However, the chunk table management program (pair management
module) 104 queries another storage node 2 about presence or
absence of the hash value in the chunk management table 38 (pair
management information), to thereby be able to detect a copy pair
written by the distributed processing system 120. This can prevent
the redundancy level from becoming excessive even when the storage
node 2 is combined with the distributed processing system 120.
[0191] (2) In the distributed storage system according to the
above-mentioned item (1), the pair management module (104) is
configured to acquire, when the same hash value is present as a
result of the query, an identifier of one of the logical chunks
(52) including the same hash value from the another node (2) as a
second identifier, set an identifier of one of the logical chunks
(52) in an own node (2) as a first identifier, and set the first
identifier and the second identifier as a pair in pair management
information (chunk management table 38).
[0192] With the above-mentioned configuration, the storage node 2
does not have redundancy at first when data is written. However, a
copy pair corresponding to the redundancy level of the distributed
processing system 120 is detected and managed in the layer of the
logical chunk 52 (in the data protection layer 510), to thereby
ensure redundancy without achieving redundancy on the distributed
storage system side. This can prevent the redundancy level from
becoming excessive even when the storage node 2 is combined with
the distributed processing system 120.
[0193] (3) In the distributed storage system according to the
above-mentioned item (2), the pair management module (104) is
configured to acquire, when the same hash value is present as a
result of the query, data including the same hash value in the
another node (2), compare the data in the another node (2) with the
data in the own node, and when the data in the another node (2)
with the data in the own node do not match each other, set the one
of the logical chunks (52) including the data in the own node and
the one of the logical chunks (52) including the data in the
another node (2) as different logical chunks (52) in the pair
management information (38) without forming a pair
therebetween.
[0194] With the above-mentioned configuration, when the hash value
in the chunk management table 38 causes a collision, an entry
including a different Id 381 and the same Key (DataHash) 382 is
added to the chunk management table 38, and the duplicate pieces of
data including the same Key (DataHash) 382 can be managed
separately from each other.
[0195] (4) In the distributed storage system according to the
above-mentioned item (1), the logical chunk management module (105)
is configured to allocate one of the physical chunks (53) within
the same node (2) to each of the logical chunks (52).
[0196] With the above-mentioned configuration, the storage node 2
always writes data to the local volume 51 (physical chunk 53) in
response to a write request received from the computer node 1 to
which the relevant storage node 2 is allocated, to thereby be able
to achieve an increase in processing speed of the distributed
processing system 120.
[0197] (5) In the distributed storage system according to the
above-mentioned item (2), the pair management module (104) is
configured to delete, when the write request for the data is a
request to update the data, the first identifier from the pair
management information (38) to cancel the pair.
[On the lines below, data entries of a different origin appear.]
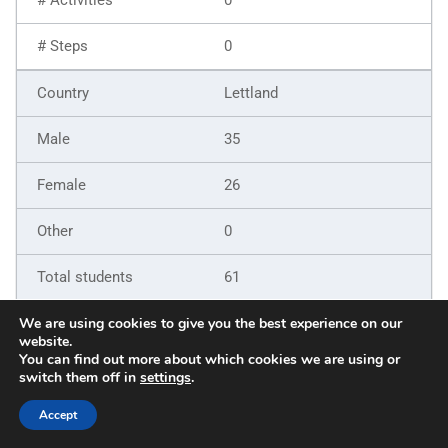
0
Lettland
35
26
0
61
9
We are using cookies to give you the best experience on our
website.
You can find out more about which cookies we are using or
6
switch them off in
settings
.
5
Accept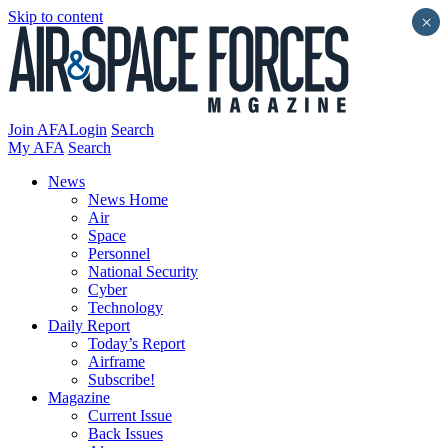
Skip to content
×
Join AFA
Login
Search
My AFA
Search
News
News Home
Air
Space
Personnel
National Security
Cyber
Technology
Daily Report
Today’s Report
Airframe
Subscribe!
Magazine
Current Issue
Back Issues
[0198] With the above-mentioned configuration, when writing relates
to an update, the pair of the L chunk set 383 of the chunk
management table 38 (pair management information) is temporarily
canceled, and a new entry is added to the chunk management table 38
to store the hash value of data obtained after the update. When the
redundancy processing is performed later, a copy pair can be formed
again between the above-mentioned data and update data written to
another storage node 2 by the redundancy function of the
distributed processing system 120.
[0199] This invention is not limited to the embodiments described
above, and encompasses various modification examples. For instance,
the embodiments are described in detail for easier understanding of
this invention, and this invention is not limited to modes that
have all of the described components. Some components of one
embodiment can be replaced with components of another embodiment,
and components of one embodiment may be added to components of
another embodiment. In each embodiment, other components may be
added to, deleted from, or replace some components of the
embodiment, and the addition, deletion, and the replacement may be
applied alone or in combination.
[0200] Some of all of the components, functions, processing units,
and processing means described above may be implemented by hardware
by, for example, designing the components, the functions, and the
like as an integrated circuit. The components, functions, and the
like described above may also be implemented by software by a
processor interpreting and executing programs that implement their
respective functions. Programs, tables, files, and other types of
information for implementing the functions can be put in a memory,
in a storage apparatus such as a hard disk, or a solid state drive
(SSD), or on a recording medium such as an IC card, an SD card, or
a DVD.
[0201] The control lines and information lines described are lines
that are deemed necessary for the description of this invention,
and not all of control lines and information lines of a product are
mentioned. In actuality, it can be considered that almost all
components are coupled to one another.
* * * * *